Callie concentrated hard and sent one body to stare into the blank metal diamond of the ruler’s face. “Kill you? I am the suffering slime. I know as many torments as I have bodies, and I will visit them all on you, if you don’t give in to my demands. You say I can’t kill you. I know. Isn’t it wonderful? No matter what I do to you… you’ll never die.” She reached out – this body had a stump of a paw, wrapped in filthy bandages. Was this that first body, the one she’d found refuge in right after she lost the game? That would be nice.
She caressed the ruler’s metal face with the dirty bandage, leaving a smear. “You’re one of the best of us. You’ve never finished lower than twelfth place. You’ve been ruler more often than anyone else. This is going to be a new experience for you. Isn’t it wonderful, that after all these billions of years, you can still experience something new?”
Callie ripped off the ruler’s mask. It wasn’t just something the leader wore – it was attached, somehow, embedded, and when it came free, flesh ripped.

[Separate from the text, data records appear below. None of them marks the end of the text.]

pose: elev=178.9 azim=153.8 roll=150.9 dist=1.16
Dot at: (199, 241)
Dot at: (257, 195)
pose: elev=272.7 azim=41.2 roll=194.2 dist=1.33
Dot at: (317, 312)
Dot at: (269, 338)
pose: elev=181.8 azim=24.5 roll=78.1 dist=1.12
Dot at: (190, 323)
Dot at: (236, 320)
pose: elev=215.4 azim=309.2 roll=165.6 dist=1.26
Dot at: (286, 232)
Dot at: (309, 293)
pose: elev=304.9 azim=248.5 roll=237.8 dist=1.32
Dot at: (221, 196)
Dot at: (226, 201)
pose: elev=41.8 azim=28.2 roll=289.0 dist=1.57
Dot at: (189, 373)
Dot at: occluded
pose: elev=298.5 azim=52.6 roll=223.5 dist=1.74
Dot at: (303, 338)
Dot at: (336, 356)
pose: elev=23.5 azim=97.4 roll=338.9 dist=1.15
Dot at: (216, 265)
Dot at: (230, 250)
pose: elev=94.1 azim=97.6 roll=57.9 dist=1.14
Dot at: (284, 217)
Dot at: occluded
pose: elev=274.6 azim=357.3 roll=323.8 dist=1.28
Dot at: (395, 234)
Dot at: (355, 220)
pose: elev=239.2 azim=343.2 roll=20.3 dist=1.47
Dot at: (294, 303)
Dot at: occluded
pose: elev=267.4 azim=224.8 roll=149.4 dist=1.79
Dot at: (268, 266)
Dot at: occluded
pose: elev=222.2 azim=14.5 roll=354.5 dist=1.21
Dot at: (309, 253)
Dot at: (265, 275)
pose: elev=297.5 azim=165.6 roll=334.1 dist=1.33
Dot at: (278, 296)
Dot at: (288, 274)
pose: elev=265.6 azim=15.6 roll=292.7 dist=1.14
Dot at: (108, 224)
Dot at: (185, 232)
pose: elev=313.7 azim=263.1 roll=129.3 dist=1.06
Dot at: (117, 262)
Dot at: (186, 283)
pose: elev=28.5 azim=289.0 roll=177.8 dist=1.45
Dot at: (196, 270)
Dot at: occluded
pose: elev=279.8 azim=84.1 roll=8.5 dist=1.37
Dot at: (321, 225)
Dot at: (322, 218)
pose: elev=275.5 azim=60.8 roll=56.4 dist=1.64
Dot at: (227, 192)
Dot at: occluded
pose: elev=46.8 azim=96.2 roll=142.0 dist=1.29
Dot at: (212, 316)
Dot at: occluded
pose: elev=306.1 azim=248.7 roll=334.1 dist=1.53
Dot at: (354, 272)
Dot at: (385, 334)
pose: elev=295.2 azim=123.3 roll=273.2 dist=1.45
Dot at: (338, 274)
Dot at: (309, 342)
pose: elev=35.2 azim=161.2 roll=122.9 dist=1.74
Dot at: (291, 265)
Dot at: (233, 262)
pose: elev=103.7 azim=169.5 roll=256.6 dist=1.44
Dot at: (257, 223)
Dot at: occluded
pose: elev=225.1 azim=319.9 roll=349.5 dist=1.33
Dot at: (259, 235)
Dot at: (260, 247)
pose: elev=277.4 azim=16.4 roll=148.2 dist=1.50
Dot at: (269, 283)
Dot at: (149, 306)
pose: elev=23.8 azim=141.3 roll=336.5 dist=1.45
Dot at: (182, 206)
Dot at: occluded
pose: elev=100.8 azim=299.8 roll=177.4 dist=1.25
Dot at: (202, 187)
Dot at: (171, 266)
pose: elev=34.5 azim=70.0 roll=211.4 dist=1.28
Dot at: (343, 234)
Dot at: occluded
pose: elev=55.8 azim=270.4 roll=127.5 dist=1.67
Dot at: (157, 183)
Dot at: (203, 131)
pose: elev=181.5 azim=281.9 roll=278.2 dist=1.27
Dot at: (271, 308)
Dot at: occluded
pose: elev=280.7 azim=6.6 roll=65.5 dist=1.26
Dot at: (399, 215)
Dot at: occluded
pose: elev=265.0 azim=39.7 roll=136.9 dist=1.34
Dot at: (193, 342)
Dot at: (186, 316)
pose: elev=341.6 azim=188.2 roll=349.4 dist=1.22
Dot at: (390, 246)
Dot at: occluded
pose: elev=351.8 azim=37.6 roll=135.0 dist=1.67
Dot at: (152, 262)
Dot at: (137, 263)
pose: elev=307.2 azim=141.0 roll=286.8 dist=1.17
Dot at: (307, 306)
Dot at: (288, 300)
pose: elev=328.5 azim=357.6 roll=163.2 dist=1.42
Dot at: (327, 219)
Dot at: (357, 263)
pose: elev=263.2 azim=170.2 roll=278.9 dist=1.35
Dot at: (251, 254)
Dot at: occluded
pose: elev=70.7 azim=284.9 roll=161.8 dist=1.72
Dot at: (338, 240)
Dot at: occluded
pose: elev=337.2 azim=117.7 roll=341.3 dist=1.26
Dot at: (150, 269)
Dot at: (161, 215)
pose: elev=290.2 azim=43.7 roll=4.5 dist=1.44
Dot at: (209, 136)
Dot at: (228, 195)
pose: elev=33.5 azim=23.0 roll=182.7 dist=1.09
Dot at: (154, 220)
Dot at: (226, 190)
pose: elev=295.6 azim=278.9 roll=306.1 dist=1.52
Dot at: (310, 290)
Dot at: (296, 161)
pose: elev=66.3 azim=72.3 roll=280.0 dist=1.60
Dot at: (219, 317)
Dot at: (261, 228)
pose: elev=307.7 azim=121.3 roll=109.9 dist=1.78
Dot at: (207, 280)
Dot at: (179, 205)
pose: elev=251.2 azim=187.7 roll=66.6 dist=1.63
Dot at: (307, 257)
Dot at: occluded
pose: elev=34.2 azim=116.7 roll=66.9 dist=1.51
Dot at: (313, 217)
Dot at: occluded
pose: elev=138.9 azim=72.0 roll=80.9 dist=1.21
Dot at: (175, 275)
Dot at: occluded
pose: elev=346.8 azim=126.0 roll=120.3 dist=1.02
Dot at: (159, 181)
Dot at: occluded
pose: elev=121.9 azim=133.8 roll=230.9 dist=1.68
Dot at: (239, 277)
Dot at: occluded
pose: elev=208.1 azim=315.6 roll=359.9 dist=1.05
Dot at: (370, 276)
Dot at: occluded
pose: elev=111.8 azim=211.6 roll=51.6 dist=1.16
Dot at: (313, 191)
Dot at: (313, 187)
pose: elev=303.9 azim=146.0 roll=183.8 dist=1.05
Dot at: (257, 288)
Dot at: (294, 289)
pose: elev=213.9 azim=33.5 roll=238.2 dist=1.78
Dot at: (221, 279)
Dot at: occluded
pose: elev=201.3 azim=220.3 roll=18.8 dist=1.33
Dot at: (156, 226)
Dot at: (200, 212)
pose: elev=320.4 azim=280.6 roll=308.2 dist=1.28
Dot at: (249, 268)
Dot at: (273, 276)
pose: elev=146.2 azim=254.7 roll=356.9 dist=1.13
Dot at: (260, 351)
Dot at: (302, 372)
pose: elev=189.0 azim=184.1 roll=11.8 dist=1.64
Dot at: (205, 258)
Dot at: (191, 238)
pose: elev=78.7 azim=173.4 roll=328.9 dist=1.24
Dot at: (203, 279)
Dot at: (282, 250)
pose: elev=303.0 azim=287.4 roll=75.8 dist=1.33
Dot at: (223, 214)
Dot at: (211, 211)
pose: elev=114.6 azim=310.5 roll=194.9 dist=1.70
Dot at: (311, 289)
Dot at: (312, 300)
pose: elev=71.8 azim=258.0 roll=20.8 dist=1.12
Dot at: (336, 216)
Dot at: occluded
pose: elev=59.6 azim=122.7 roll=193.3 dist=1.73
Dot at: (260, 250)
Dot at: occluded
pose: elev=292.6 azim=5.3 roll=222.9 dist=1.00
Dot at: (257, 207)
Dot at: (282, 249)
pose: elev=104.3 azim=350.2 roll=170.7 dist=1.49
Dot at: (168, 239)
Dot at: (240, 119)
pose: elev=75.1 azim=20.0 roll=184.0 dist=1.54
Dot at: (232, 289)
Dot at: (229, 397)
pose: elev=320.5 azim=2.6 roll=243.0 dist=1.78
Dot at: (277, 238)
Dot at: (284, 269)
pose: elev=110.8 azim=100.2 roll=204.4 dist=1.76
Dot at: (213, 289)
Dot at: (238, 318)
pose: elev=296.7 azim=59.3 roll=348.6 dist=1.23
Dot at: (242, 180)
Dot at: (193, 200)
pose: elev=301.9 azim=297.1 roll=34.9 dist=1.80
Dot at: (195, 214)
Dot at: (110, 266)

The visage underneath was horrific, all squirming meat full of eyes and mandibles.
“Tell me what you want,” the ruler said.
The control center was less grisly than the ruler’s private rooms: a round, cozy space, with a console at the center, and various screens and interfaces. The leader hunched over the controls, mouthparts moving, and Shall’s voice translated their words, with occasional pauses as he pondered word choice. “This is absurd. I’ll accept almost anything within the context of the game, the only rule there is to win at all costs, but what you’re asking… You know there’s too much at stake, sibling. We need those processors for the next stage of the simulation. We have to finish testing the efficacy of the… something… tunneler. Quantum tunneler?” The leader turned their head and looked at the horde, in what Callie assumed was a baleful fashion. “Just because I’m leading the project, you want to spoil it? You’re that upset at the prospect of a thousand years of torment? The Dream has made you weak. Or… were you a spy all along? Have you been waiting all this time for an opportunity to disrupt the great work? I knew you were too close with those… ah, rewinders? Those-who-go-back? Something like that. You spineless spy, you treacherous scum, etc., ah, wait, this is interesting – they’re coming, aren’t they? Your old friends. Coming to destroy our work before it can interfere with their plans.”